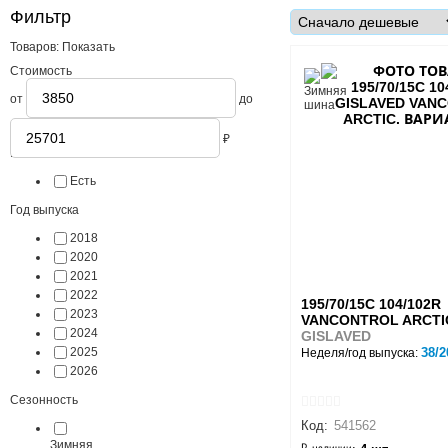
Фильтр
Товаров:
Показать
Стоимость
от
до
₽
В наличии
Есть
Год выпуска
2018
2020
2021
2022
195/70/15C 104/102R
2023
VANCONTROL ARCTI
2024
GISLAVED
2025
38/2
Неделя/год выпуска:
2026
Сезонность
Код:
541562
Зимняя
◇ ◇ ◇
## The task
Return the records above exactly as written, but without any of the pictures.

## Result of this exercise
Фильтр
Товаров:
Показать
Стоимость
от
до
₽
В наличии
Есть
Год выпуска
2018
2020
2021
2022
195/70/15C 104/102R
2023
VANCONTROL ARCTI
2024
GISLAVED
2025
38/2
Неделя/год выпуска:
2026
Сезонность
Код:
541562
Зимняя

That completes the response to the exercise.